Given problem |
Could you recast every line in the items below as a JSON list of strings, one string per line, with blank lines left out?
┄┄┄┄┄┄┄┄┄┄┄┄┄┄┄┄┄┄┄┄
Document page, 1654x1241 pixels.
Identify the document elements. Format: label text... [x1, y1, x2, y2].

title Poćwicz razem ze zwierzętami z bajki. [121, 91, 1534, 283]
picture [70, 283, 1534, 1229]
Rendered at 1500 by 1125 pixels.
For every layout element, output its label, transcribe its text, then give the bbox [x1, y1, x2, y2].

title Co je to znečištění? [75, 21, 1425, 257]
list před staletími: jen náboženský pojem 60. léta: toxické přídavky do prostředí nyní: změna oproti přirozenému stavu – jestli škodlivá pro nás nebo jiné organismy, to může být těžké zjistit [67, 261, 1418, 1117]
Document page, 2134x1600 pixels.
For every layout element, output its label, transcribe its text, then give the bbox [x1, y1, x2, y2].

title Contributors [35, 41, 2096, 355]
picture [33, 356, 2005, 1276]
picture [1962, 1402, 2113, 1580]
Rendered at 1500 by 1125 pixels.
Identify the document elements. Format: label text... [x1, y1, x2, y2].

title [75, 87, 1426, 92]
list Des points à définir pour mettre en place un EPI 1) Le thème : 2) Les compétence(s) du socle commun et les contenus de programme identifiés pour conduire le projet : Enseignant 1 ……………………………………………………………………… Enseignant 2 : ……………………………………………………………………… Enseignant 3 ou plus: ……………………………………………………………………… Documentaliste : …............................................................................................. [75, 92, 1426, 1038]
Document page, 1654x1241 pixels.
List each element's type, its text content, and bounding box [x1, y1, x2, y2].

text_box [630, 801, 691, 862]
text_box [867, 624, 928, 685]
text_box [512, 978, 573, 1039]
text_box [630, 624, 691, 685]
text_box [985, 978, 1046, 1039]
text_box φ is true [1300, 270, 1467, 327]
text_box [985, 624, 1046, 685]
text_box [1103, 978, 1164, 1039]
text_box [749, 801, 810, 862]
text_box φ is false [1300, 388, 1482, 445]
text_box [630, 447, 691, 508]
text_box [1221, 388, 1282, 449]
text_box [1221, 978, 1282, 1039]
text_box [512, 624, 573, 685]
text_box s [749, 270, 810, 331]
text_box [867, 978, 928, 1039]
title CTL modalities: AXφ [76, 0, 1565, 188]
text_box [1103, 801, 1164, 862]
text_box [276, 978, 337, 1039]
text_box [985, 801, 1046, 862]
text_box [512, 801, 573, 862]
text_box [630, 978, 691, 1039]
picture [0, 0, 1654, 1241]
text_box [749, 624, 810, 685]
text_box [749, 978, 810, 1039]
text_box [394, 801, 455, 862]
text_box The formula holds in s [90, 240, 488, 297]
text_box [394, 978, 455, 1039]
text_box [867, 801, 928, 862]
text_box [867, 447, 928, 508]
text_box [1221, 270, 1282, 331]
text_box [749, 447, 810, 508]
┄┄┄┄┄┄┄┄┄┄┄┄┄┄┄┄┄┄┄┄
Response |
[
  "Document page, 1654x1241 pixels.",
  "Identify the document elements. Format: label text... [x1, y1, x2, y2].",
  "title Poćwicz razem ze zwierzętami z bajki. [121, 91, 1534, 283]",
  "picture [70, 283, 1534, 1229]",
  "Rendered at 1500 by 1125 pixels.",
  "For every layout element, output its label, transcribe its text, then give the bbox [x1, y1, x2, y2].",
  "title Co je to znečištění? [75, 21, 1425, 257]",
  "list před staletími: jen náboženský pojem 60. léta: toxické přídavky do prostředí nyní: změna oproti přirozenému stavu – jestli škodlivá pro nás nebo jiné organismy, to může být těžké zjistit [67, 261, 1418, 1117]",
  "Document page, 2134x1600 pixels.",
  "For every layout element, output its label, transcribe its text, then give the bbox [x1, y1, x2, y2].",
  "title Contributors [35, 41, 2096, 355]",
  "picture [33, 356, 2005, 1276]",
  "picture [1962, 1402, 2113, 1580]",
  "Rendered at 1500 by 1125 pixels.",
  "Identify the document elements. Format: label text... [x1, y1, x2, y2].",
  "title [75, 87, 1426, 92]",
  "list Des points à définir pour mettre en place un EPI 1) Le thème : 2) Les compétence(s) du socle commun et les contenus de programme identifiés pour conduire le projet : Enseignant 1 ……………………………………………………………………… Enseignant 2 : ……………………………………………………………………… Enseignant 3 ou plus: ……………………………………………………………………… Documentaliste : …............................................................................................. [75, 92, 1426, 1038]",
  "Document page, 1654x1241 pixels.",
  "List each element's type, its text content, and bounding box [x1, y1, x2, y2].",
  "text_box [630, 801, 691, 862]",
  "text_box [867, 624, 928, 685]",
  "text_box [512, 978, 573, 1039]",
  "text_box [630, 624, 691, 685]",
  "text_box [985, 978, 1046, 1039]",
  "text_box φ is true [1300, 270, 1467, 327]",
  "text_box [985, 624, 1046, 685]",
  "text_box [1103, 978, 1164, 1039]",
  "text_box [749, 801, 810, 862]",
  "text_box φ is false [1300, 388, 1482, 445]",
  "text_box [630, 447, 691, 508]",
  "text_box [1221, 388, 1282, 449]",
  "text_box [1221, 978, 1282, 1039]",
  "text_box [512, 624, 573, 685]",
  "text_box s [749, 270, 810, 331]",
  "text_box [867, 978, 928, 1039]",
  "title CTL modalities: AXφ [76, 0, 1565, 188]",
  "text_box [1103, 801, 1164, 862]",
  "text_box [276, 978, 337, 1039]",
  "text_box [985, 801, 1046, 862]",
  "text_box [512, 801, 573, 862]",
  "text_box [630, 978, 691, 1039]",
  "picture [0, 0, 1654, 1241]",
  "text_box [749, 624, 810, 685]",
  "text_box [749, 978, 810, 1039]",
  "text_box [394, 801, 455, 862]",
  "text_box The formula holds in s [90, 240, 488, 297]",
  "text_box [394, 978, 455, 1039]",
  "text_box [867, 801, 928, 862]",
  "text_box [867, 447, 928, 508]",
  "text_box [1221, 270, 1282, 331]",
  "text_box [749, 447, 810, 508]"
]